Description of Historic Place
The Store House is located close to the water’s edge on the Rideau Canal at Hartwells Lockstation, part of the Rideau Canal National Historic Site of Canada. The Store House is a gable-roofed and clapboard-clad building with an L-shaped plan. The end-gables feature windows at both levels. A centrally placed doorway is flanked by windows. There are doorways at both the northeast and southwest corners. The designation is confined to the footprint of the building.
The Store House is a Recognized Federal Heritage Building because of its historical associations, and its architectural and environmental values.
The Store House is closely associated with the construction and operation of the Rideau Canal and Canada’s military defence strategy in the second quarter of the 19th century, and the subsequent evolution and transformation of the waterway as a federal public work, and particularly with the later phases of waterway operation from the beginning of the 20th century. The Store House was built in conjunction with redevelopment of a timber pond and lay-by, used for winter storage of a floating plant for lock construction on the canal. The Store House was built to replace a 1910 structure of similar form at the same location that had been destroyed by fire in 1936. It is the last of the early 20th-century constructions at the lockstation complex.
The Store House is valued for its good aesthetic design. Its value lies in its evocation of a simple, domestic form. It is an elaborated variation of the storey-and-a-half, clapboard-clad, frame lockstation structures built alongside the Rideau waterway in the late 19th and early 20th centuries. It is similar in exterior aspect and plan to the farmhouses of the middle to late 19th century in the region, with an L-shaped plan, side-facing gabled walls with windows at both floor levels, and a gabled rear extension. These were elements seen in the simple, defensible lockmaster’s houses built along the Rideau Canal in the mid-19th century by the Royal Engineers. Good functional design is evidenced in the interior layout. Good craftsmanship is evident in the quality of construction.
The Store House reinforces the historic character of Hartwells Lockstation and is a familiar local landmark.
Sources: Marilyn E. Armstrong-Reynolds, Eleven Buildings, Northern Area, Rideau Canal, Ontario, Federal Heritage Buildings Review Office, Building Report 91-131 to 91-134 and 91-175; The Storehouse, Hartwell’s Lockstation, Rideau Canal, Ontario, Heritage Character Statement 91-133.
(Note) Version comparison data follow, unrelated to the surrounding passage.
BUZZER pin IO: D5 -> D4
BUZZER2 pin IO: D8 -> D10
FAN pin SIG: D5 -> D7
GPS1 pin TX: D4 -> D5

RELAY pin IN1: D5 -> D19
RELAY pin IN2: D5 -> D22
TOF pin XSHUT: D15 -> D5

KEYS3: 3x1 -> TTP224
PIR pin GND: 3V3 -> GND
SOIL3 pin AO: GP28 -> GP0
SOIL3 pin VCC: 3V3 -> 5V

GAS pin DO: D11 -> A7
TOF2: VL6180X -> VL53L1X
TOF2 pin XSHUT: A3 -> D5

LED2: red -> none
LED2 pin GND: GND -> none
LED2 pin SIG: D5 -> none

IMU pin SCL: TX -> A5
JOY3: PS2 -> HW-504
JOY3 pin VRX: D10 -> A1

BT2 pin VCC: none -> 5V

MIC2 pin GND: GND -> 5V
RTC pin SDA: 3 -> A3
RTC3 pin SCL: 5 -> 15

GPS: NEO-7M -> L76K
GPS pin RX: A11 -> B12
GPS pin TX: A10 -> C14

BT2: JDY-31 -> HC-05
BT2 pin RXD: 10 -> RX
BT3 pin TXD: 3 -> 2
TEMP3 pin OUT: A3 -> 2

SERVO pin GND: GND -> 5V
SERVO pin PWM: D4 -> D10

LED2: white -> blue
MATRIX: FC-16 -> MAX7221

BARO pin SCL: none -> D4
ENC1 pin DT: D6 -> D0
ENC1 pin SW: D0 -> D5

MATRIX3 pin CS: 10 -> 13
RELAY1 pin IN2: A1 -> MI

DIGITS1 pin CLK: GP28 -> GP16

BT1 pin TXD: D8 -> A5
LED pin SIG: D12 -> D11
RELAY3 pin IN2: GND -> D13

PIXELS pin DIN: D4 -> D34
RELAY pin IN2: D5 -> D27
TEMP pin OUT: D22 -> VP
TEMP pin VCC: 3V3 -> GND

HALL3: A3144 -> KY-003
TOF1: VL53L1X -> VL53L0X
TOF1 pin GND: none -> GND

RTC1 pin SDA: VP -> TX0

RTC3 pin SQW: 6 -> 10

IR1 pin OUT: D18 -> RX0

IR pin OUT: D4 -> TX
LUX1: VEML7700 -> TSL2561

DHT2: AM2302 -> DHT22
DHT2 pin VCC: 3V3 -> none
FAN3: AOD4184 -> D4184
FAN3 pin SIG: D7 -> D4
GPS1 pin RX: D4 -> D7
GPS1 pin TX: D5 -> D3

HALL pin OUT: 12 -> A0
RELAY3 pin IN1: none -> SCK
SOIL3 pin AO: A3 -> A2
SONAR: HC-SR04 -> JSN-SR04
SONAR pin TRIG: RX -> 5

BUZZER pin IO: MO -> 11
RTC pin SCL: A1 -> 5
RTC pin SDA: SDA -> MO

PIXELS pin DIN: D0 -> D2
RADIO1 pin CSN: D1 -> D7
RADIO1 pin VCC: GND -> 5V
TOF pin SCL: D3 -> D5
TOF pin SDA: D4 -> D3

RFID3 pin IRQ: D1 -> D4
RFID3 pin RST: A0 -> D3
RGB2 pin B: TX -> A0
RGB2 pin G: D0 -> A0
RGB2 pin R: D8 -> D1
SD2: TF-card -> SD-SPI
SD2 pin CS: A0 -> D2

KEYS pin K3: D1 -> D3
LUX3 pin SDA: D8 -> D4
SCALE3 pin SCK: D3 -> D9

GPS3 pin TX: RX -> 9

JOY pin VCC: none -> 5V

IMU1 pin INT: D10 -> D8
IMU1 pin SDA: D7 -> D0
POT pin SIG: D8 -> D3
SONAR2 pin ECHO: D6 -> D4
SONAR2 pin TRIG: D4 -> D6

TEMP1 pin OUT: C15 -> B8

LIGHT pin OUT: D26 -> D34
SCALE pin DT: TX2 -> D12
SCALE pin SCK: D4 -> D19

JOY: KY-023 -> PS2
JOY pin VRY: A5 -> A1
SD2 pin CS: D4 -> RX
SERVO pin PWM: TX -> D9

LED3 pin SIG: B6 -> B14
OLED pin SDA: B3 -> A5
The following character-defining elements of the Store House should be respected.
Its role as an illustration of the transformation of the Rideau Canal from a defensive work into a public waterway system, as reflected in:
- its continuing functional role in lockstation operation in the later periods of Rideau Canal operation, including support for repair functions at other locks;
- its replication of an earlier form from the beginning of the 20th century;
- its material evocation of the local rural past of the region.
Its incorporation of workplace functions over a long period in a traditional residential form and style as manifested in:
- its clapboard-clad, gable-roofed domestic exterior form typical both of structures throughout the Rideau system and of rural housing in the wider region;
- the symmetries and materials of its principal elevations;
- its relation to an architectural type found at other locations along the Rideau Canal.
The manner in which it reinforces the waterside and the partly rural character of the setting, as evidenced in:
- its location and visual contribution to the coherent appearance of the building and landscape setting;
- its attractive, publicly accessible, and working landscape at the water’s edge;
- its role as a long-standing visual landmark, in its present form from the beginning of the 20th century.